▸ **Provided text**

All this is to say that Codevilla’s history purporting to show that an un-American progressive elite drove U.S. foreign policy off the rails from where non-interventionist John Quincy Adams, and the nation’s founders before him, had intended it to go, based on their conduct for more than a century, is simplistic, overgeneralized, and questionable. He strays a bit into populist conspiracy theory, as he even hints that the CIA somehow aided Barack Obama in his rise to power (p. 103). As is the case today, U.S. foreign policy does not split neatly along party or ideological lines. Today’s global interventionist foreign policy has majority support in both parties—despite Trumpian rhetoric by some in the Republican Party to the contrary, as demonstrated by the recent lop-sided votes in Congress to aid Ukraine—while a minority of party elites in both parties are for a more restrained U.S. posture. The only votes in Congress against U.S. entry into World War I came from progressives, and progressives led and populated the anti-war movement against the Vietnam War. As a result of this complex history, today, the Quincy Institute for Responsible Statecraft, an organization named after John Quincy Adams and dedicated to promoting a more restrained U.S. foreign policy, has analysts from both the left and the right.

Codevilla’s history is a distortion and just another bow to polarized narratives that hold back non-partisan, non-ideological analysis that provide good reasons for a nation, with a $30 trillion debt, to circumscribe what it deems to be vital interests and reduce defense spending.

▸ **What you need to do**
1/ According to the passage on Codevilla's history of U.S. foreign policy, why does the Quincy Institute for Responsible Statecraft have analysts from both the left and the right? Answer in one to three sentences.
2/ Write the next part of the passage on Codevilla's history of U.S. foreign policy, starting after its final sentence.

▸ **Given information**
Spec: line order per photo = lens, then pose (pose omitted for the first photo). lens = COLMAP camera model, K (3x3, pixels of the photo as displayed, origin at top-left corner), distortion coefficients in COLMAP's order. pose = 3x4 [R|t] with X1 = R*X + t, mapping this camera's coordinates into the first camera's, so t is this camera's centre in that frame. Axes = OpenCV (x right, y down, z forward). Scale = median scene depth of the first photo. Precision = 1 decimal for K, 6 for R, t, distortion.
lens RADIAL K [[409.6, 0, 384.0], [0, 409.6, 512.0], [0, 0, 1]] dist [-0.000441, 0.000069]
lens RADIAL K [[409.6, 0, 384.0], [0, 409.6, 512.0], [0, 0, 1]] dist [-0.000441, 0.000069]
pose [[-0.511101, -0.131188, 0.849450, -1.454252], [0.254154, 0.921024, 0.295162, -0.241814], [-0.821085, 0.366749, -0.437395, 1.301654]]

--

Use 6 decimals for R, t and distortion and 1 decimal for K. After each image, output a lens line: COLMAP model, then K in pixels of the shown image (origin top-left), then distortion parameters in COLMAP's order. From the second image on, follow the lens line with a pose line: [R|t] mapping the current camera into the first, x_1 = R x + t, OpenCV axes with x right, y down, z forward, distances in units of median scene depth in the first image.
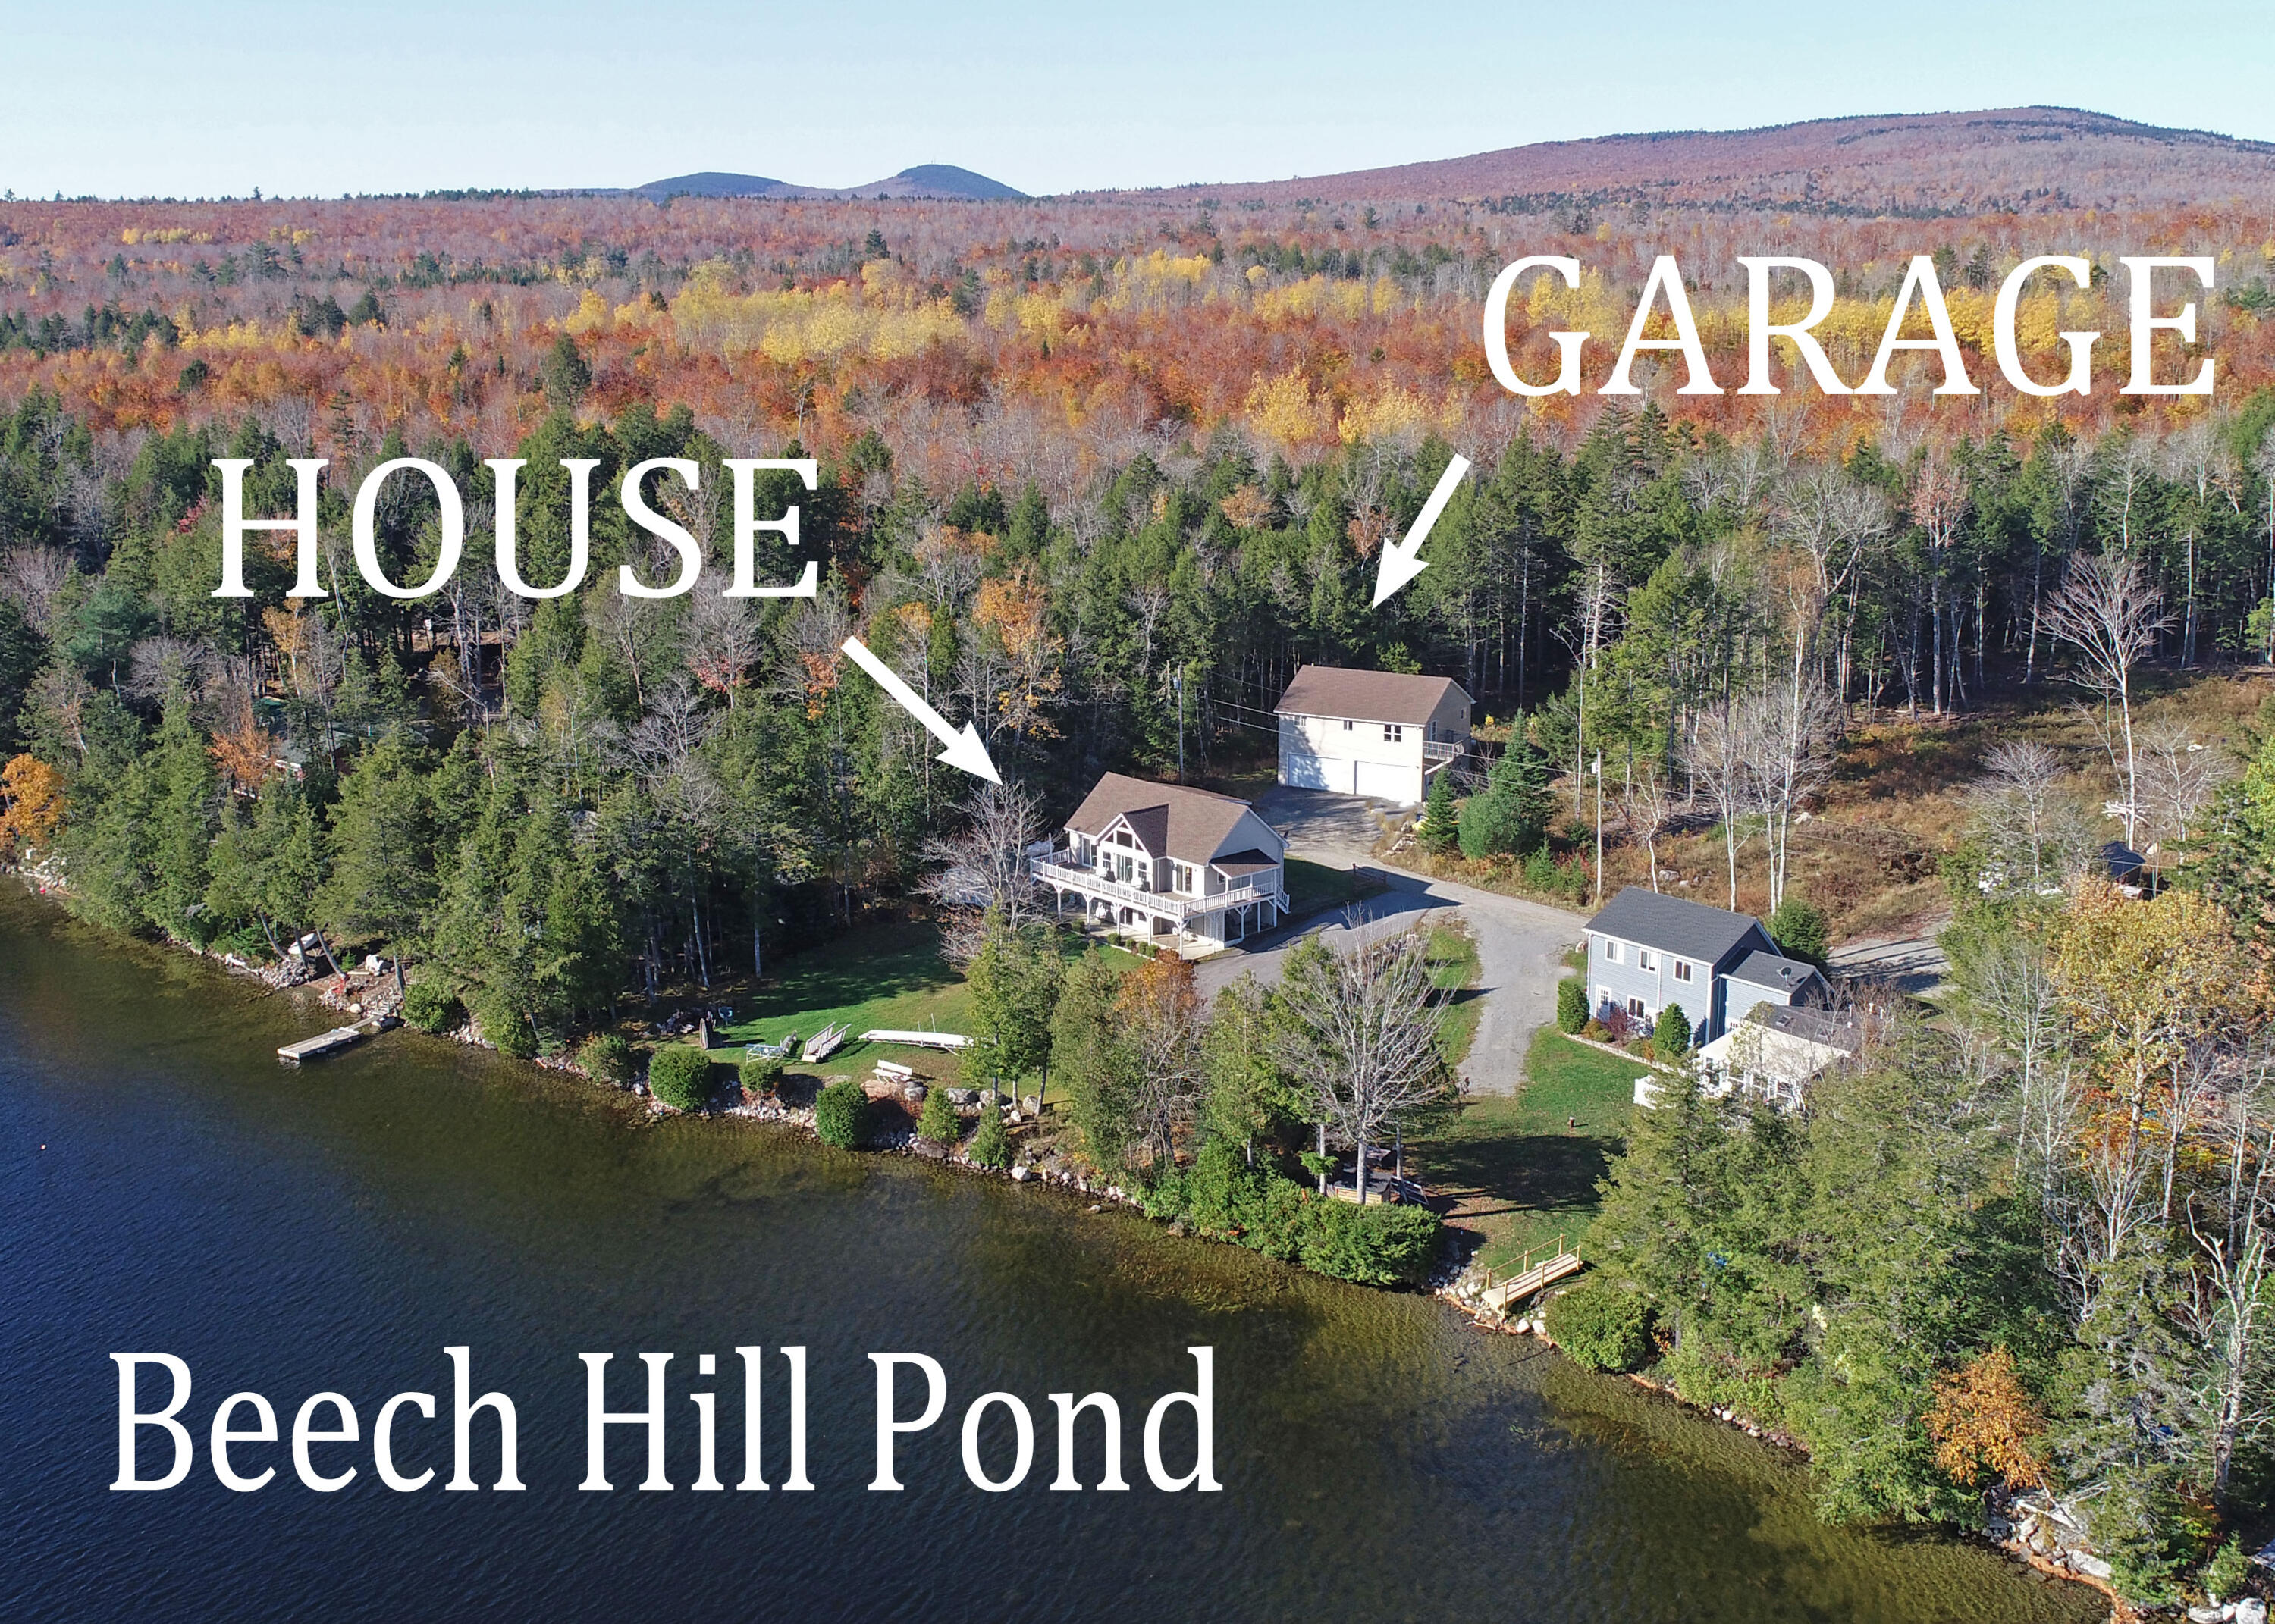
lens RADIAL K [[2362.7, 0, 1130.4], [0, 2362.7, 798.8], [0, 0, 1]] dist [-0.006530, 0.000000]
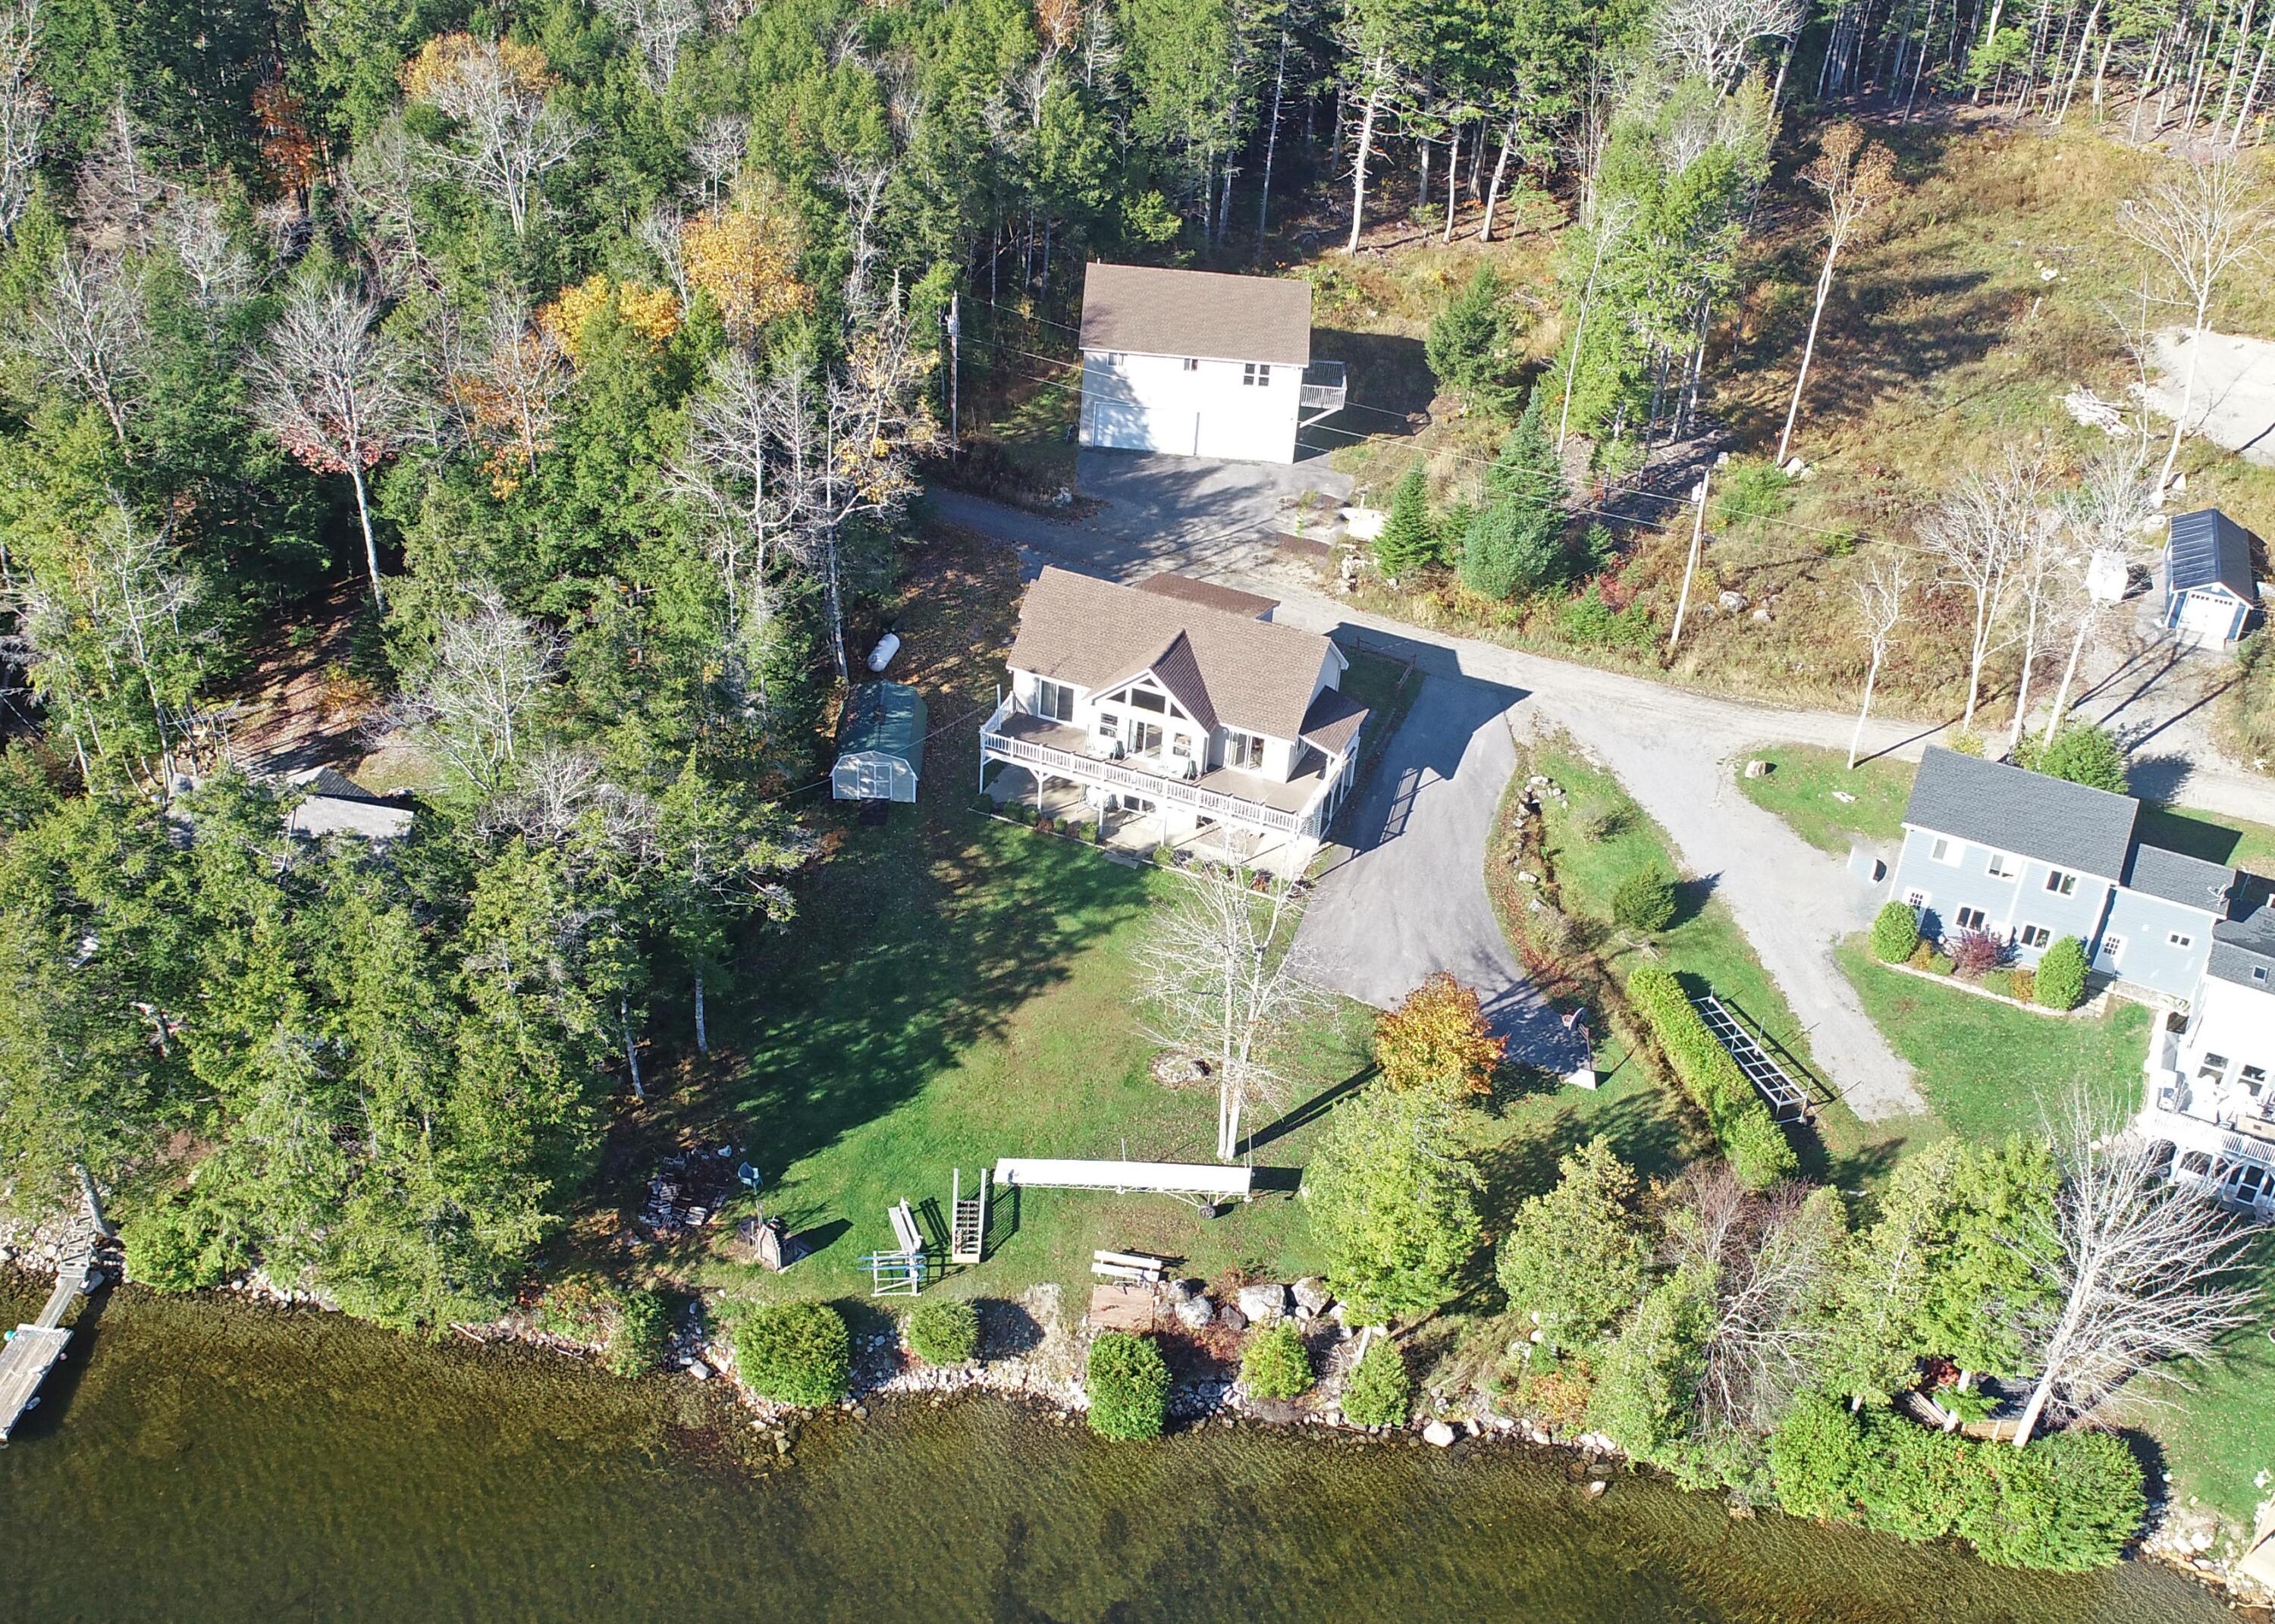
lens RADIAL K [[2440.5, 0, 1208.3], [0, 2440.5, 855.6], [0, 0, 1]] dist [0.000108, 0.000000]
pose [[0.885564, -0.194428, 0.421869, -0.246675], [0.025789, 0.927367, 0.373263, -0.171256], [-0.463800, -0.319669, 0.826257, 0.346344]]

▸ **Answers per task**
1/ The passage attributes this to a complex history in which U.S. foreign policy has not split neatly along party or ideological lines. The only congressional votes against entering World War I came from progressives, and progressives led the movement against the Vietnam War. Today, global interventionism has majority support in both parties, while a minority of elites in each party favors a more restrained posture.

2/
Finally, although Codevilla never says it directly, he—like Pat Buchanan and Donald Trump (at least rhetorically)—wants less foreign intervention but seems to support keeping high defense budgets, which can be used to flex U.S muscles and intimidate other nations. However, it is naïve to hope for less intervention when the United States has defense budgets near $1 trillion per year, which fund top-of-the-line forces that can be projected across the globe. In this situation, the Madeleine Albright problem will always exist—that is, politicians will say why does the United States have that big, beautiful military if we cannot use it. Codevilla does not say—as he should—that if the United States has fewer interventions using his proposed America First foreign policy, then the U.S. government could cut defense spending substantially. In sum, Codevilla’s over-the-top polemics on groups he dislikes distracts from his main argument for an America First foreign policy. Instead, his vague analysis of U.S. vital interests in the world that U.S. policy should protect and his failure to develop an overall strategy concerning why, when, where, and under what specific circumstances the United States should use force detract greatly from the book.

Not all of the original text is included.